# New ride! and looking for advice.



## tinyliny (Oct 31, 2009)

All I can say is that I envy you. no advice, but just wishing I was in your shoes.


----------



## BlueSpark (Feb 22, 2012)

he may get back into shape more quickly than a horse that has been out of shape for a long time, but two months is more than enough time for him to loose much of his race condition. Start doing 5 mile rides, mainly at a trot, and see how he does. Gradually increase the distance and intensity.


----------



## phantomhorse13 (Feb 18, 2011)

Is he pasture or stall kept? What sort of pace was he ridden in the few rides he has done? Were all 3 rides this season?

If he's pasture kept and those events were all this season, and you have done a couple 10-15 mile rides and he's been ok, I don't see why he wouldn't be able to do a reasonably-paced 50 at this point. Horses who are able to move around maintain their fitness much better than you would expect (and much better than people!).


----------



## Abbzug (Jan 2, 2012)

He was pasture kept until I got him, but is boarded now. 

His LD was about 4 hours and 50's at 8ish. They kept him slow and easy, as he was running with a younger horse. He's barely broken a sweat since I've had him =D . 

I think that *I* have a fair amount of conditioning to do to be successful at a 50, but won't be so shy about the training rides. 

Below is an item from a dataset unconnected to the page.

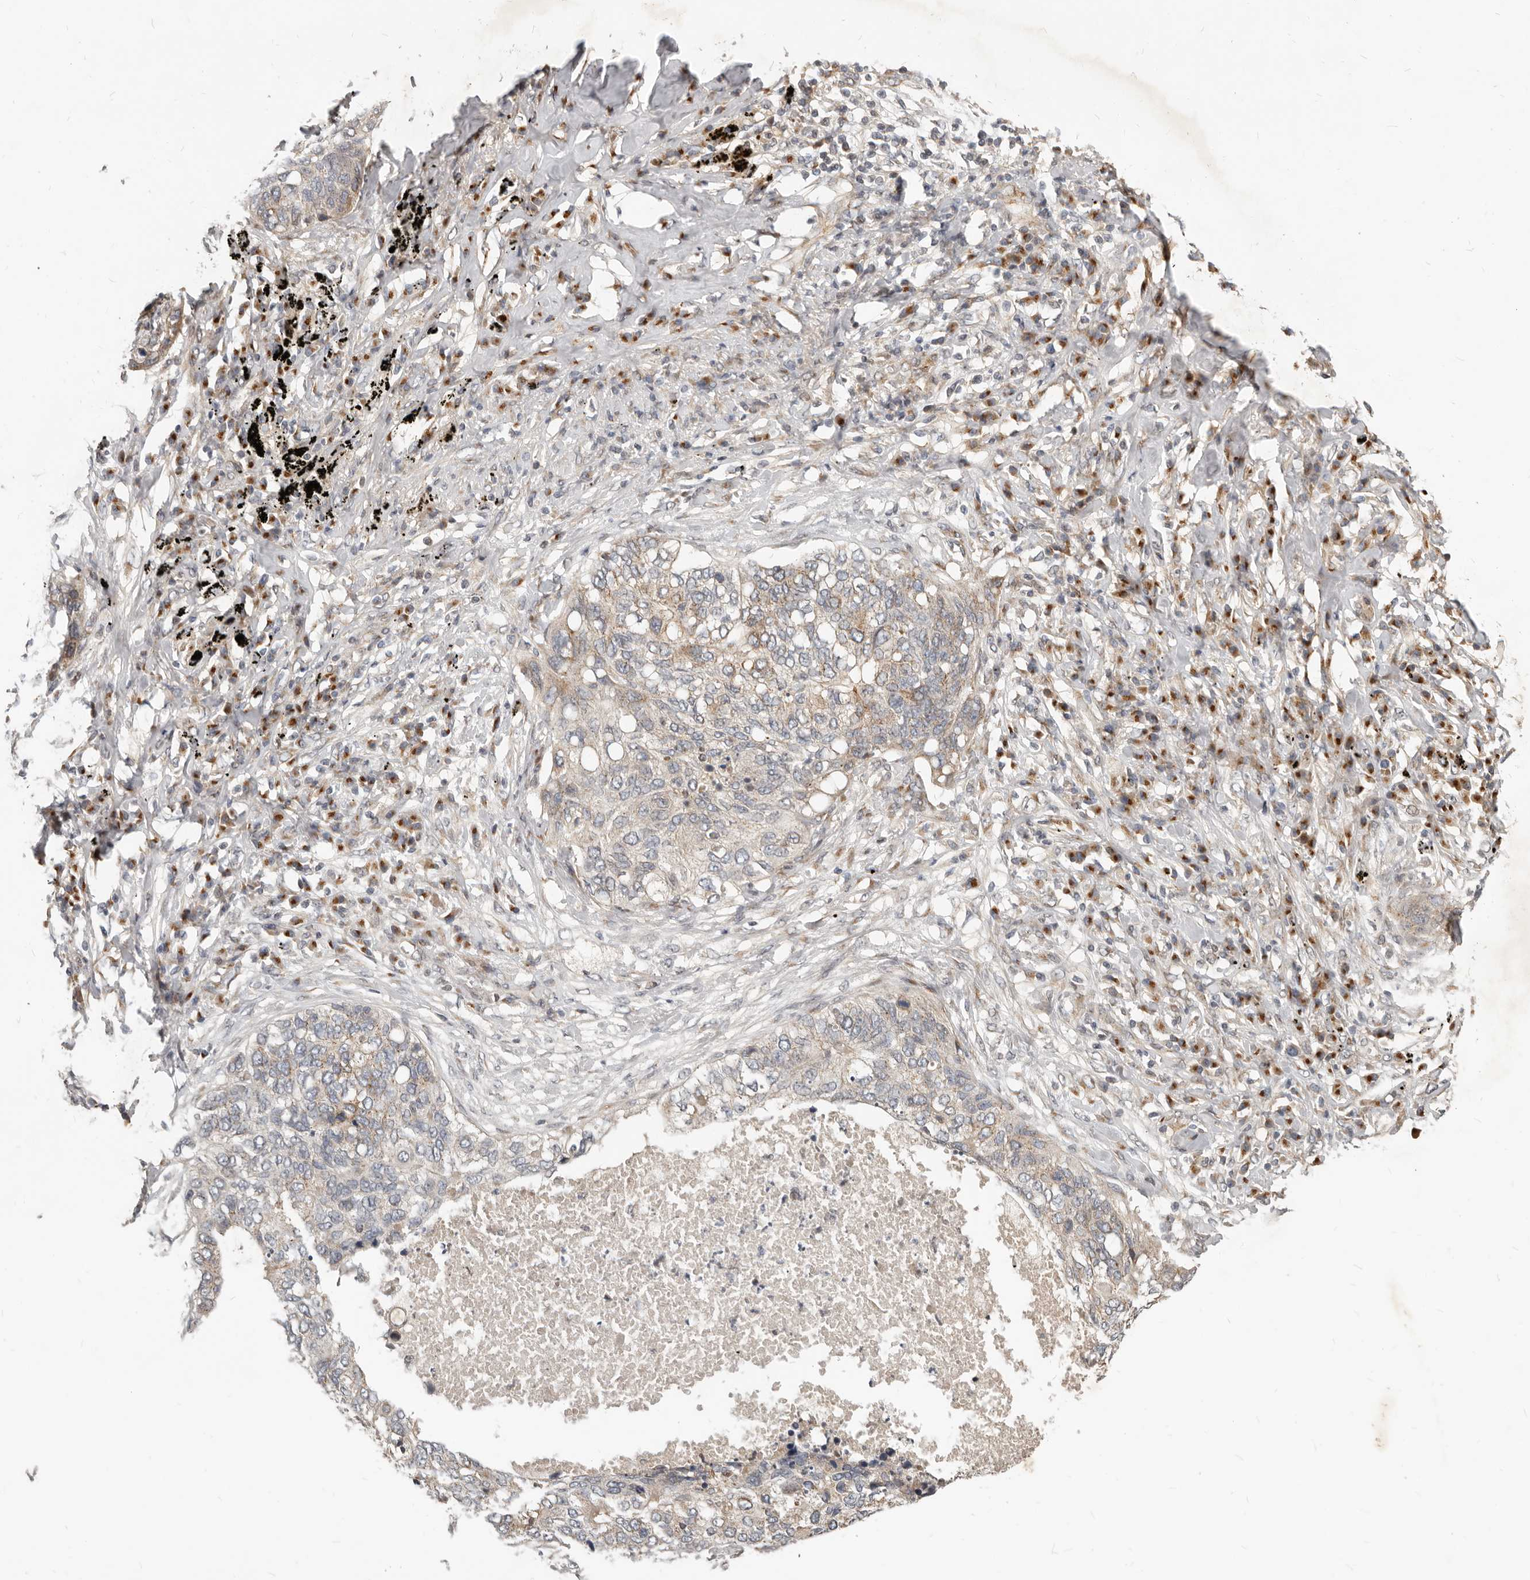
{"staining": {"intensity": "weak", "quantity": "<25%", "location": "cytoplasmic/membranous"}, "tissue": "lung cancer", "cell_type": "Tumor cells", "image_type": "cancer", "snomed": [{"axis": "morphology", "description": "Squamous cell carcinoma, NOS"}, {"axis": "topography", "description": "Lung"}], "caption": "High power microscopy image of an immunohistochemistry (IHC) image of lung cancer (squamous cell carcinoma), revealing no significant positivity in tumor cells.", "gene": "NPY4R", "patient": {"sex": "female", "age": 63}}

Anyone have any advice about boarding an endurance horse? It seems like there is no way for him to move around as much as I'd like... Even in the turn out, he just stands around, at it's pretty small itself (probably only 50x50').


----------



## Celeste (Jul 3, 2011)

He is beautiful. You'll have to listen to the others about conditioning because my horse and I are both too fat.


----------